▶ **SUPPLIED MATERIAL**
■ ■ ■ ■ ■ ■ ■

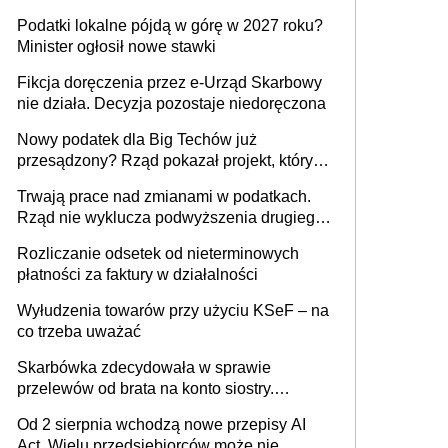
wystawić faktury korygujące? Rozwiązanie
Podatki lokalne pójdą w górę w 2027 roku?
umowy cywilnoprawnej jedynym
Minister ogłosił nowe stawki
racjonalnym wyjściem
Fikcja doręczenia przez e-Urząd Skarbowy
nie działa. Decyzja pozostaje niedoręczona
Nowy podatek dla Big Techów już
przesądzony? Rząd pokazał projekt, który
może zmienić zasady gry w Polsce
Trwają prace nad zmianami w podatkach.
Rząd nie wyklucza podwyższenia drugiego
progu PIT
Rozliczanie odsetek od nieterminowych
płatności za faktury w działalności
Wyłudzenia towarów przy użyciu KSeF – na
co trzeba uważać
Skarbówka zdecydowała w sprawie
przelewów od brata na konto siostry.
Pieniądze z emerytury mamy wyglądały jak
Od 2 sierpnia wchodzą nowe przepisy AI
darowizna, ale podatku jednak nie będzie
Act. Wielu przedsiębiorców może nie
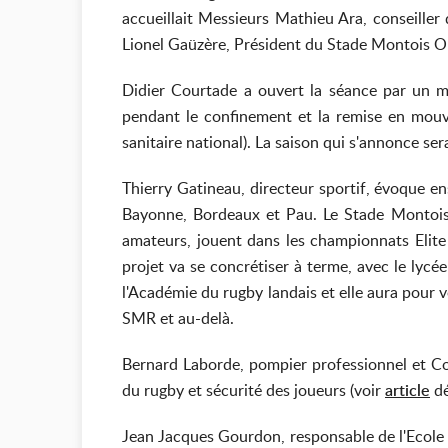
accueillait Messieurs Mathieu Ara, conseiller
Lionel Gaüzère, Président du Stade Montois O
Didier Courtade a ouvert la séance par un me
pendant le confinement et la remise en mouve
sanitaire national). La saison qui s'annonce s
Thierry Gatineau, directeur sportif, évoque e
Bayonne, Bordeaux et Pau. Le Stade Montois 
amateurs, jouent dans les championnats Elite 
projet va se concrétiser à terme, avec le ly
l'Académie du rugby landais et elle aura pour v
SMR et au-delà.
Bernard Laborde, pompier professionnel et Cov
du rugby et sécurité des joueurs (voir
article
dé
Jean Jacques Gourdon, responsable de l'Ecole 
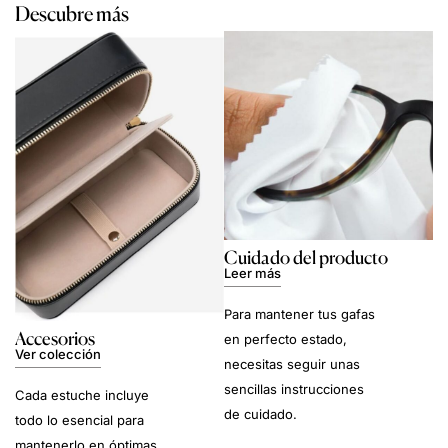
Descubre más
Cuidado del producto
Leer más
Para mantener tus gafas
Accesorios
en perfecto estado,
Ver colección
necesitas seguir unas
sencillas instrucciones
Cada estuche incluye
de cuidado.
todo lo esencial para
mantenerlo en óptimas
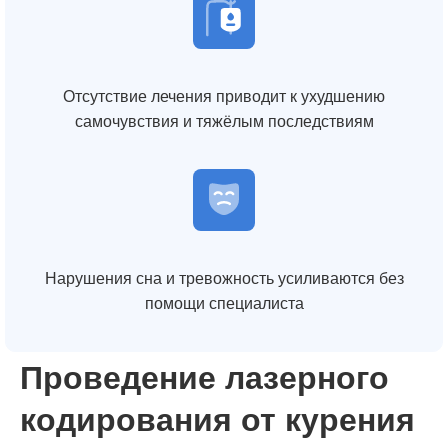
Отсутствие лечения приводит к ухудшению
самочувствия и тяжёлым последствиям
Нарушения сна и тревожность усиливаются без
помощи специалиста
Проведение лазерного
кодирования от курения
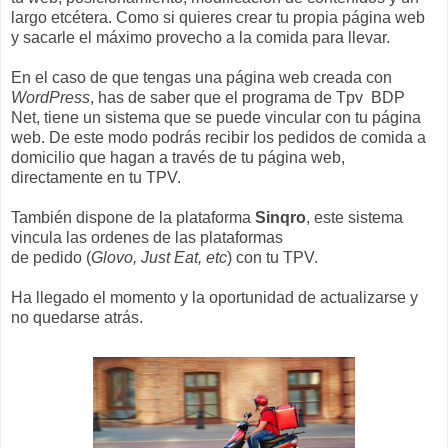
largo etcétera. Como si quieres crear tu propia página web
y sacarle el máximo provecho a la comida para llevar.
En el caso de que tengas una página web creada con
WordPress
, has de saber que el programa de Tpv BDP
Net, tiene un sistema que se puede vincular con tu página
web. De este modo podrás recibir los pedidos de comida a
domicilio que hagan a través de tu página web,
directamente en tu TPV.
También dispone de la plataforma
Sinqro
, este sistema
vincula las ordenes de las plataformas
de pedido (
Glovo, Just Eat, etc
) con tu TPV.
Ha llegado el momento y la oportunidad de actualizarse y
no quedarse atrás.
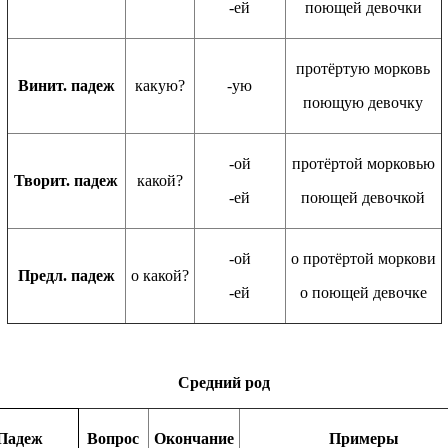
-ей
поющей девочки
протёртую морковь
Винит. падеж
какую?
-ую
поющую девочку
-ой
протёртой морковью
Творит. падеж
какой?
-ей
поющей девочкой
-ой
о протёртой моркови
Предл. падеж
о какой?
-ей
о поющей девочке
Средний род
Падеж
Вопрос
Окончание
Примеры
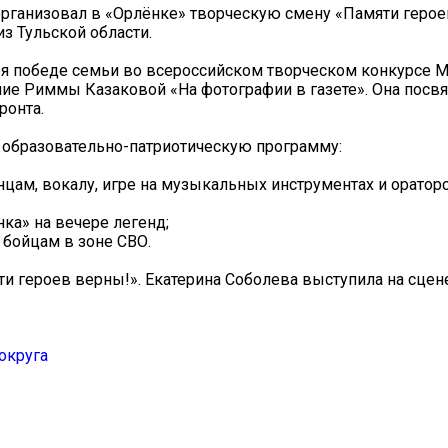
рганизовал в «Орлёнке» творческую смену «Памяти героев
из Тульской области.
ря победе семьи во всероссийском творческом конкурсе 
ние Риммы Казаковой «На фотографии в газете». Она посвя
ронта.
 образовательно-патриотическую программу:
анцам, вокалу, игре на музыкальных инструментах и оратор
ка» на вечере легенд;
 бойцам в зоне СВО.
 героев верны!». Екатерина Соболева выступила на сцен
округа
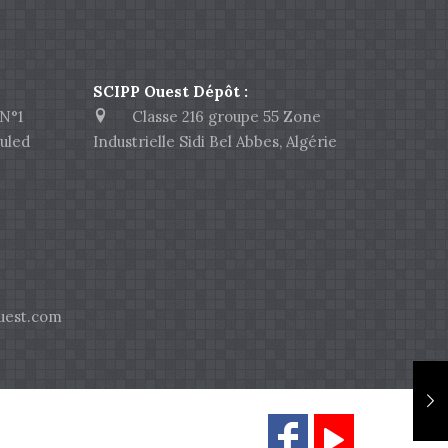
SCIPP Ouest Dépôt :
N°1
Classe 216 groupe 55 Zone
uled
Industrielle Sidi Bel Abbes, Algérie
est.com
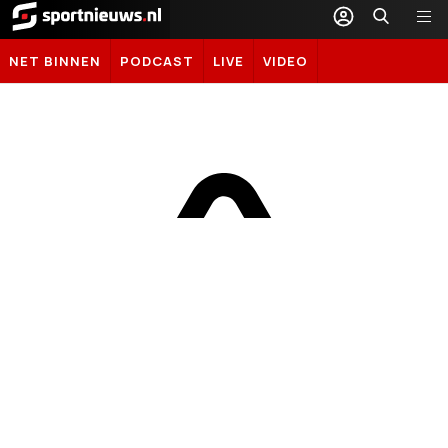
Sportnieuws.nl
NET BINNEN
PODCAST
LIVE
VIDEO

■ ■ ■ ■ ■ ■ ■

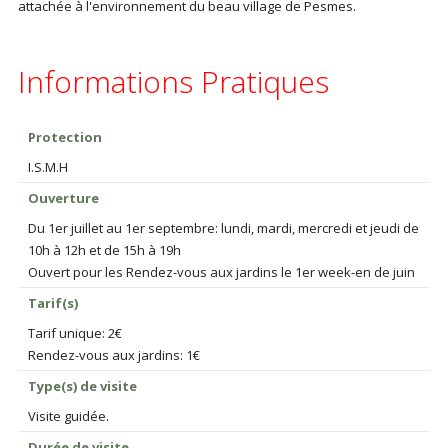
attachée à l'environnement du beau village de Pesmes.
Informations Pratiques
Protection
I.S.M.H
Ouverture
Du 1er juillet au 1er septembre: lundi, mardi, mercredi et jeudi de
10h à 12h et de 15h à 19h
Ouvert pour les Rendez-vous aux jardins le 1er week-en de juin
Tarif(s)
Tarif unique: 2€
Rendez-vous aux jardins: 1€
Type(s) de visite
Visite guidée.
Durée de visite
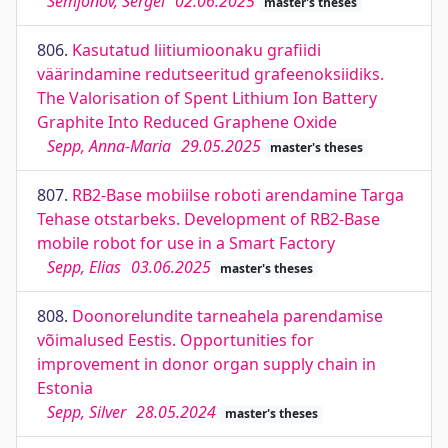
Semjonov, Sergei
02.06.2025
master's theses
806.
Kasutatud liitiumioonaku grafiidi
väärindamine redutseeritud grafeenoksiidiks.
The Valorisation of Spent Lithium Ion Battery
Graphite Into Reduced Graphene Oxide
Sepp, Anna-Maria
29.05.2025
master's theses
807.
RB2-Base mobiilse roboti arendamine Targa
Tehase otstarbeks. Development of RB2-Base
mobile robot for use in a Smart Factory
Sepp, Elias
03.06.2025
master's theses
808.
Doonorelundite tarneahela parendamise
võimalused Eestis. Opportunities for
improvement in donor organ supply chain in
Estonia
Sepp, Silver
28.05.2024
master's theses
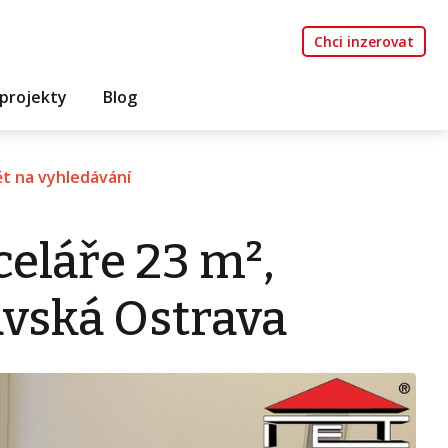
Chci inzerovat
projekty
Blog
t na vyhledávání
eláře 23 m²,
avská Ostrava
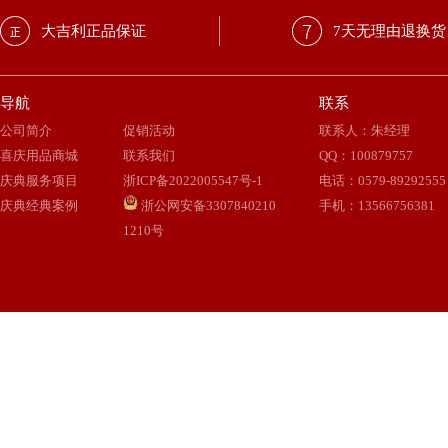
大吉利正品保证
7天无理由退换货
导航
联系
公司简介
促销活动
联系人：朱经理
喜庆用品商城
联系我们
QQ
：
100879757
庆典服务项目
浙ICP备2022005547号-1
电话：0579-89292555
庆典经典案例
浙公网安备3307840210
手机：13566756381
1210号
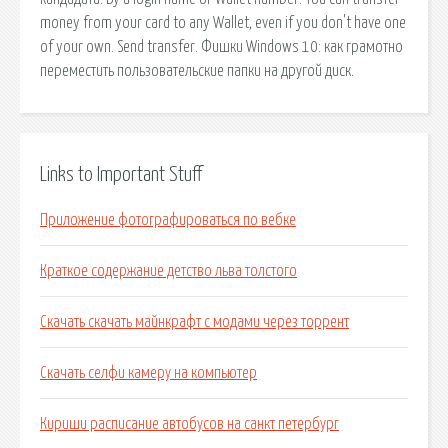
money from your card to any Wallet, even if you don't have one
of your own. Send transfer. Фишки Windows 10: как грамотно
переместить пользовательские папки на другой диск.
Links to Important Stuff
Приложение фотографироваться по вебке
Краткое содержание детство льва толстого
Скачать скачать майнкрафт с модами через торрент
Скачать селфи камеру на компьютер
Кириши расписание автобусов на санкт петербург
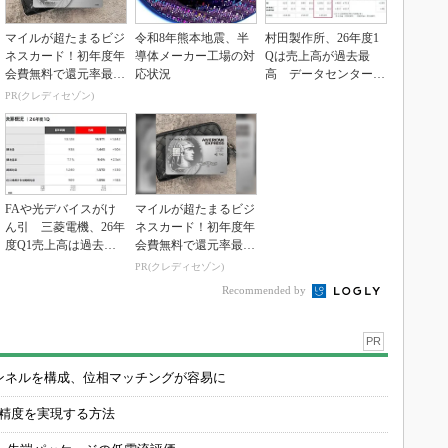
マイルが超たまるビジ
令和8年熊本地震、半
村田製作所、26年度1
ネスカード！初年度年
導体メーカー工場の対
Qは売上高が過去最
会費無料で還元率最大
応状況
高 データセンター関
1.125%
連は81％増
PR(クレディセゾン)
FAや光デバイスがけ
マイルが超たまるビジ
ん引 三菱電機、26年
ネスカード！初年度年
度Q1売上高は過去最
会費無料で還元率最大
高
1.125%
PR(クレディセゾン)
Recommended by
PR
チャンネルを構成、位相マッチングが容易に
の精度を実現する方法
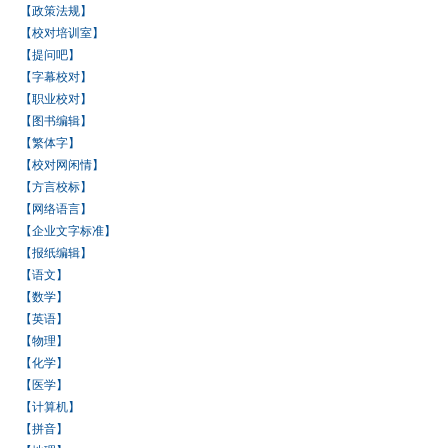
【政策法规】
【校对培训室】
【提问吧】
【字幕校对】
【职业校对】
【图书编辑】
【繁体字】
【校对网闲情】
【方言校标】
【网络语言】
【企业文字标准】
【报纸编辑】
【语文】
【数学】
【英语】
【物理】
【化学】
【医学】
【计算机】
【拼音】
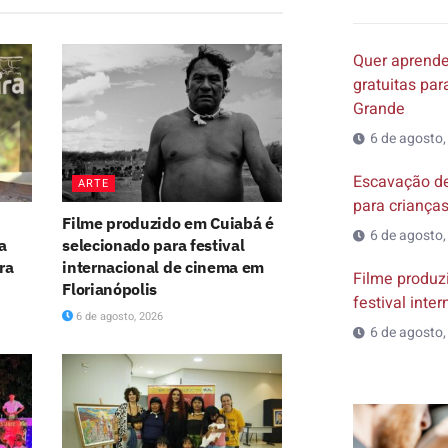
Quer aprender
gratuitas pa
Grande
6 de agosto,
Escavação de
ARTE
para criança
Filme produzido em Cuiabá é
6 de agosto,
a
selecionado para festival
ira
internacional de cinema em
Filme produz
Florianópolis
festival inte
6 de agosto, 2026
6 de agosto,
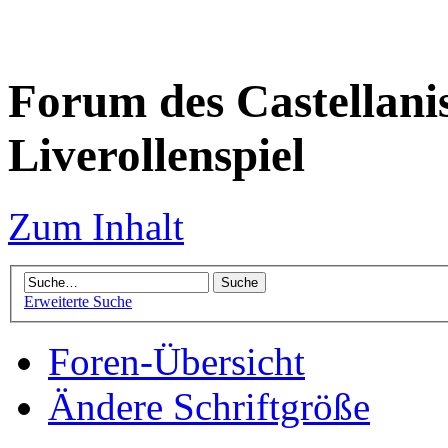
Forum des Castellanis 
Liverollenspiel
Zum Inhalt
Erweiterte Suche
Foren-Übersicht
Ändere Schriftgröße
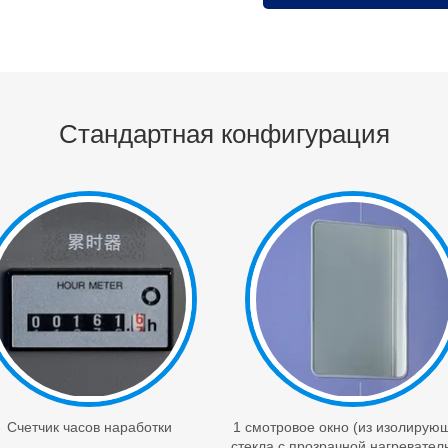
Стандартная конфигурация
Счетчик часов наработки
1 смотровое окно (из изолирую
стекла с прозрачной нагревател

■ ■ ■ ■ ■ ■ ■

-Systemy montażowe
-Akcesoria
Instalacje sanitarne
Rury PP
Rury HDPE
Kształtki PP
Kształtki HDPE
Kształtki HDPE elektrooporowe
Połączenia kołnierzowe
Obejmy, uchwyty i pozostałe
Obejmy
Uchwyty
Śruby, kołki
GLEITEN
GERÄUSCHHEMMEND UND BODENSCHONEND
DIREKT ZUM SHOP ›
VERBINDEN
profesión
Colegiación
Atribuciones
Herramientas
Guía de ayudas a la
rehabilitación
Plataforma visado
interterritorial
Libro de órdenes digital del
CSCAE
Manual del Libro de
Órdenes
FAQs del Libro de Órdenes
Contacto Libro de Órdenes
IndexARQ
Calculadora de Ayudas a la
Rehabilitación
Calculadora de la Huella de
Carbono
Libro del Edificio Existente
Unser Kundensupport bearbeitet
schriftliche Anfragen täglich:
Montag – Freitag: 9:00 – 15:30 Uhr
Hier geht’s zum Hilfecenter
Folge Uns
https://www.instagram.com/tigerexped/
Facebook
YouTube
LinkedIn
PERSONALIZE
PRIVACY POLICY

■ ■ ■ ■ ■ ■ ■

▶ **DESCRIPTION OF THE TASK**
Beginning with the line above that contains "wystawić faktury korygujące? Rozwiązanie", copy each line exactly up to and including the line that contains "Rząd nie wyklucza podwyższenia drugiego", and go no further.

▶ **RESULT OF THE TASK**
wystawić faktury korygujące? Rozwiązanie
Podatki lokalne pójdą w górę w 2027 roku?
umowy cywilnoprawnej jedynym
Minister ogłosił nowe stawki
racjonalnym wyjściem
Fikcja doręczenia przez e-Urząd Skarbowy
nie działa. Decyzja pozostaje niedoręczona
Nowy podatek dla Big Techów już
przesądzony? Rząd pokazał projekt, który
może zmienić zasady gry w Polsce
Trwają prace nad zmianami w podatkach.
Rząd nie wyklucza podwyższenia drugiego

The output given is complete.